**WORK TO COMPLETE**
Arrange the lines in the items below, from the line containing "Soap nails, jelly" through the line containing "que sorprende por su autonomía", inclusive, as a Markdown table. Use a column Number for the row number and a column Text for the line, and leave out any blank lines.

**DATASET CONTENT**

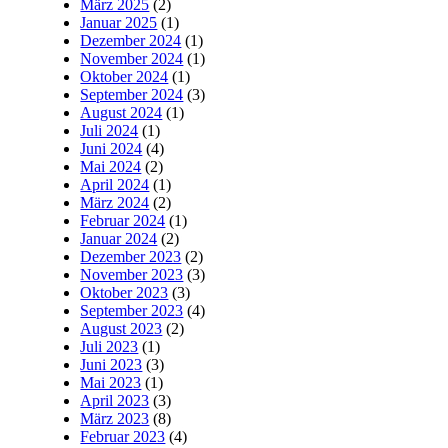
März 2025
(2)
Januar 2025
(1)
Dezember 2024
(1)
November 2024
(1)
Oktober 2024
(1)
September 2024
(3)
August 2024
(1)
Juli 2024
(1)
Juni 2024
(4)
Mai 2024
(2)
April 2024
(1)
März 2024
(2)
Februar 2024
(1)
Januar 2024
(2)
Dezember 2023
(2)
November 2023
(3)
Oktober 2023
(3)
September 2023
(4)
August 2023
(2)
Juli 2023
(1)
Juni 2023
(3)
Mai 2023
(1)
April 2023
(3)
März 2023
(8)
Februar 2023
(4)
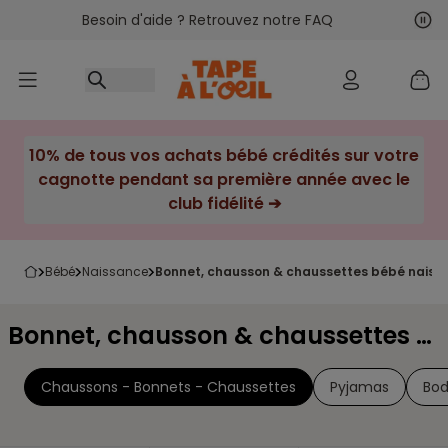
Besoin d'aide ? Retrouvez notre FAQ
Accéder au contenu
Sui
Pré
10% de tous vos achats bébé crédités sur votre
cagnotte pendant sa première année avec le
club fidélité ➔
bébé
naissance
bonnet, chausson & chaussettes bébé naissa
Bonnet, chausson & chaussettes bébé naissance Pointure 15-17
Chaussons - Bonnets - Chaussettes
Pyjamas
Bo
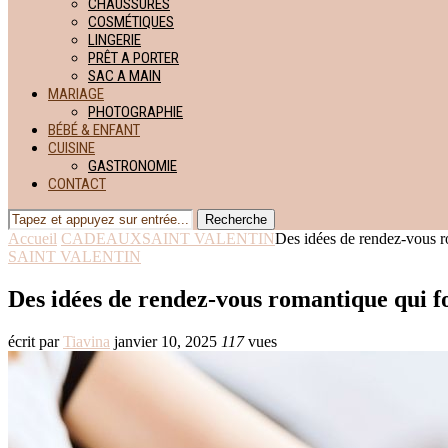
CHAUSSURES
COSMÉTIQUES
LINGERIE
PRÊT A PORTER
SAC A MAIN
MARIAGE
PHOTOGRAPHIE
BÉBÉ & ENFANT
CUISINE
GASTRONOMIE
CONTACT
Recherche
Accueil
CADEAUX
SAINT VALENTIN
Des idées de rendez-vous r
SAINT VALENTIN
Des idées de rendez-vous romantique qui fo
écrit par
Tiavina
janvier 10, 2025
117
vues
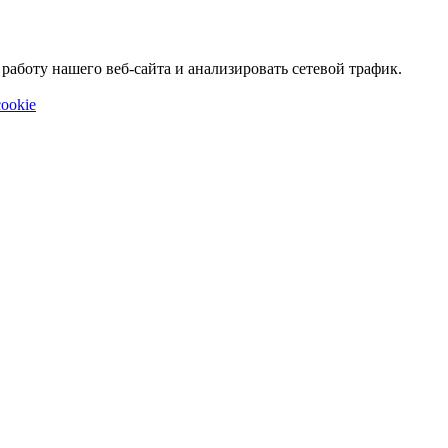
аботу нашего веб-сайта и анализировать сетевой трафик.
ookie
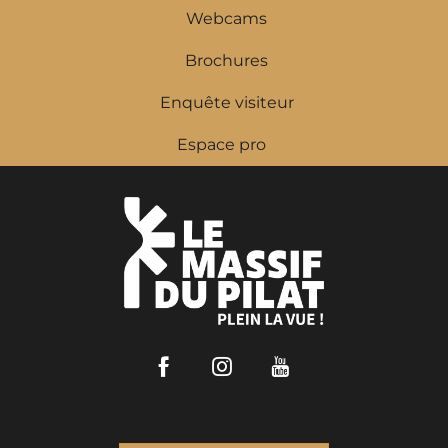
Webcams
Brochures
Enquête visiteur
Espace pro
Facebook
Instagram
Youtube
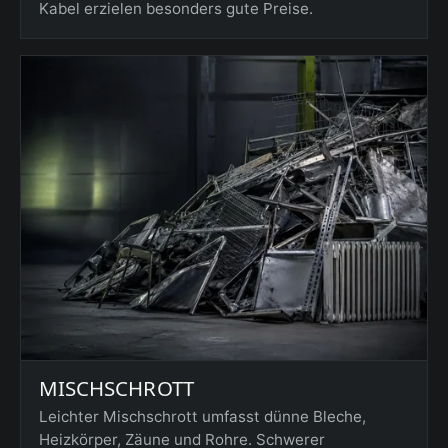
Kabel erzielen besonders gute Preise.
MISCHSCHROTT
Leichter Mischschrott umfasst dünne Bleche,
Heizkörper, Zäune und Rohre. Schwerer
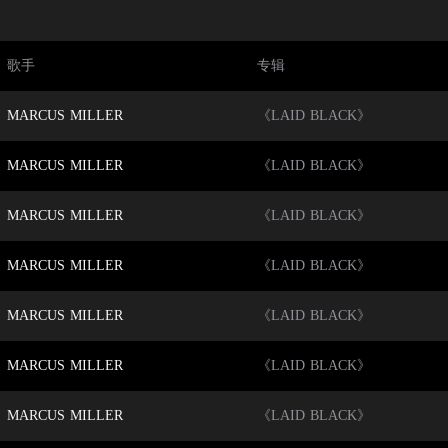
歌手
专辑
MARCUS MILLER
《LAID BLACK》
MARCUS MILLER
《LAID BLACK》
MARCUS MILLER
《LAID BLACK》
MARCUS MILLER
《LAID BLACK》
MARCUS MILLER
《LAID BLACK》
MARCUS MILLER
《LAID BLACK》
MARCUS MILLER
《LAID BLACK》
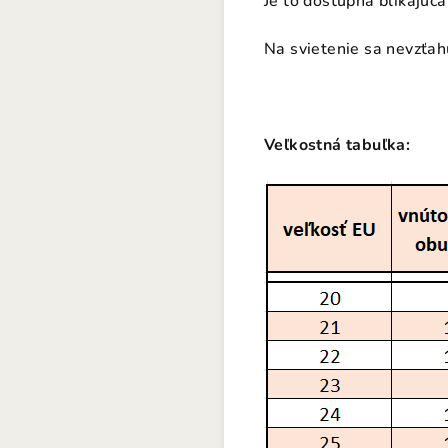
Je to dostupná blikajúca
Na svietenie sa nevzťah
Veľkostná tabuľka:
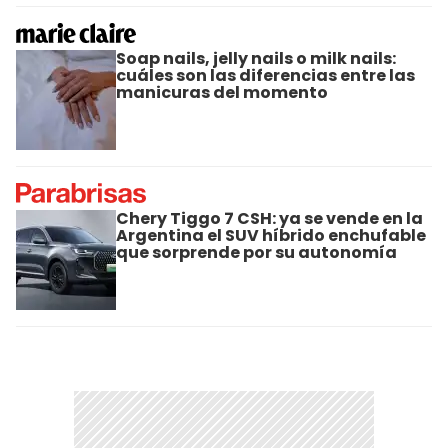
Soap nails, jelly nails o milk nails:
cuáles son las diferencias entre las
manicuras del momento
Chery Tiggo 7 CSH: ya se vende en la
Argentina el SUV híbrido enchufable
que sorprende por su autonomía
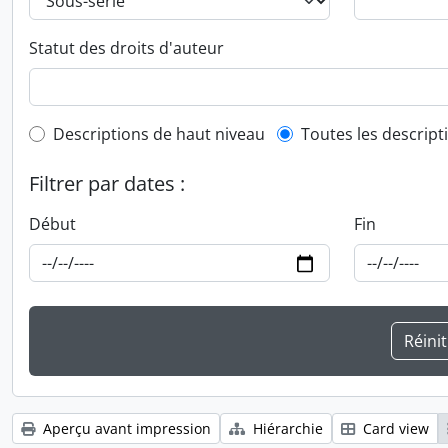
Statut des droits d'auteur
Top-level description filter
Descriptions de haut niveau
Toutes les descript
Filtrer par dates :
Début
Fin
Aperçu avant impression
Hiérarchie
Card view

---

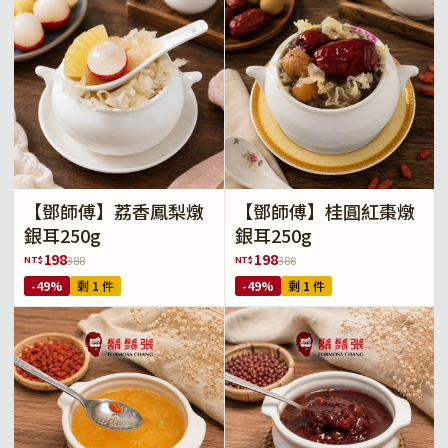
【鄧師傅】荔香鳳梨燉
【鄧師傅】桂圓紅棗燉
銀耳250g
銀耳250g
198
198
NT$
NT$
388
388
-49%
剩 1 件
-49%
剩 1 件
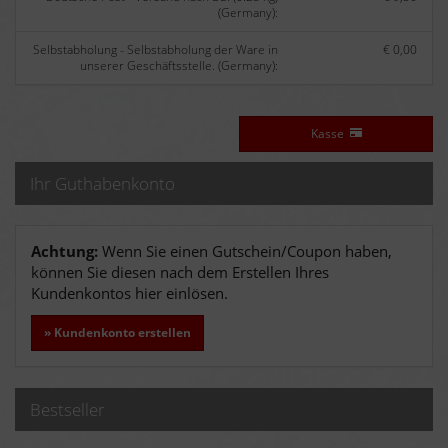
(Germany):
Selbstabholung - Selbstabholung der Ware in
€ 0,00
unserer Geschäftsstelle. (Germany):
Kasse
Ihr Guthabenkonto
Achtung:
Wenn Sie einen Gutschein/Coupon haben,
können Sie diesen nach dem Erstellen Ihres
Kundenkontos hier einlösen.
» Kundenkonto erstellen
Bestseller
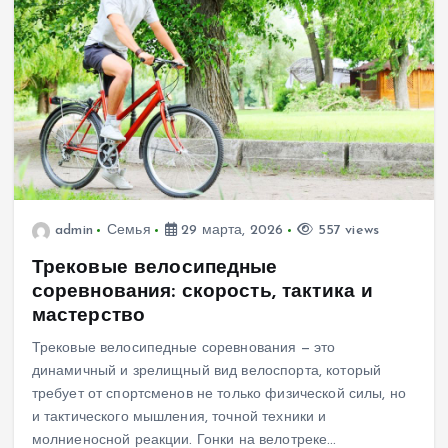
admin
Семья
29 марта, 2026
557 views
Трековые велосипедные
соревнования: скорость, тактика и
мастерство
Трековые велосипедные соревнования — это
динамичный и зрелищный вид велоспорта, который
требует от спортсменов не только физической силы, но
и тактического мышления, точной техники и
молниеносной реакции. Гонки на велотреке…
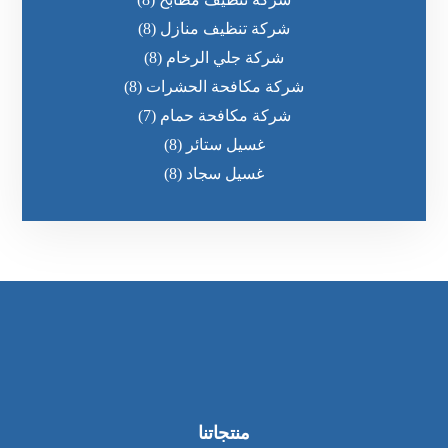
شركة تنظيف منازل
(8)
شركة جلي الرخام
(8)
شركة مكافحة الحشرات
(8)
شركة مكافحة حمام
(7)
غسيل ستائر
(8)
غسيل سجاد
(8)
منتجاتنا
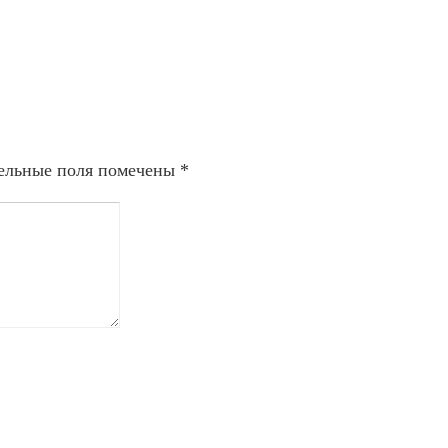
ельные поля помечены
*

**RESPONSE TO THIS TASK**
| Number | Text |
|---|---|
| 1 | Soap nails, jelly nails o milk nails: |
| 2 | cuáles son las diferencias entre las |
| 3 | manicuras del momento |
| 4 | Chery Tiggo 7 CSH: ya se vende en la |
| 5 | Argentina el SUV híbrido enchufable |
| 6 | que sorprende por su autonomía |